For that basic scenario to work we expose you an abstract class which needs just a single method implementation - BasicTopicKeys<TTopic, [TNotification1, ...]> with missing method IEnumerable<string> Get(TTopic topic). Its implementation will be elementary:

AuctionNotificationsKeysFactory : BasicTopicKeys<AuctionNotifications, BidPlaced, ItemSold>
{
  public IEnumerable<string> Get(AuctionNotifications topic)
  {
    return new[] { topic.AuctionId.ToString() };
  }
}

And that’s all your clients may subscribe/unsubscribe to AuctionNotifications and you can publish as much as you want.

Dynamic topic example

Okay, this would probably a little bit more exotic, but still useful. Let’s think about something a user might want to know about, but it could be different for each users, like FollowedMatchesNotifications, MyAuctionsNotifications, etc. From the apps POV those topics would probably be useful in a lot of pages, possibly even everywhere on the app so the client could subscribe to on the app start. Let’s stick to the MyAuctionsNotifications topic.
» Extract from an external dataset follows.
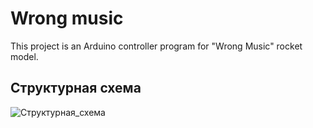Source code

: # Wrong music
This project is an Arduino controller program for "Wrong Music" rocket model.
## Структурная схема
![Структурная_схема](https://github.com/shchuchkin-pkims/wrong-music/blob/master/pictures/Structure_sheme.jpg)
It could look quite like:

public class MyAuctionsNotifications : ITopic, IProduceNotification<BidPlaced>, IProduceNotification<ItemSold>
{ }

public class BidPlaced
{
    public string AuctionId { get; set; }
    public int Amount { get; set; }
    public string User { get; set; }
}

public class ItemSold
{
    public string AuctionId { get; set; }
    public string Buyer { get; set; }
}

This is a bit different from the example above, now we need context of the concrete auction in each notification. Fret not, we’ve got you covered my dear future topic implementer. However now the BasicTopicKeys will be of no use to us - we need to go deeper, we need to have a class that implements a IPublishingKeys<TTopic, TNotication> for each type of notification from the topics pool, which will be equivalent to providing implementation for ValueTask<IEnumerable<string>> GetForSubscribingAsync(TTopic topic, LeanPipeContext context) and each of ValueTask<IEnumerable<string>> GetForPublishingAsync(TTopic topic, TNotication notification). This is how it could look like:

MyAuctionsNotificationsKeys : IPublishingKeys<MyAuctionsNotifications, BidPlaced>, IPublishingKeys<MyAuctionsNotifications, ItemSold>
{
  private DbContext dbContext;

  public async ValueTask<IEnumerable<string>> GetForSubscribingAsync(Auction topic, LeanPipeContext context)
  {
    var userId = context.HttpContext.GetUserId();

    var usersAuctions = await dbContext.Auctions
      .Where(a => a.SellerId == userId)
      .Select(a => a.Id)
      .ToListAsync(context.HttpContext.RequestAborted);

    return usersAuctions.Select(a => a.ToString());
  }

  public async ValueTask<IEnumerable<string>> GetForPublishingAsync(Auction topic, BidPlaced notification)
  {
    return Task.FromResult(new[] { notification.AuctionId.ToString() });
  }

  public async ValueTask<IEnumerable<string>> GetForPublishingAsync(Auction topic, ItemSold notification)
  {
    return Task.FromResult(new[] { notification.AuctionId.ToString() });
  }
}

That’s a little bit more than in the basic example, but also works!

Warning

In this model the entity list is a snapshot from the subscription time. Should one want to have an updated snapshot they should resubscribe again.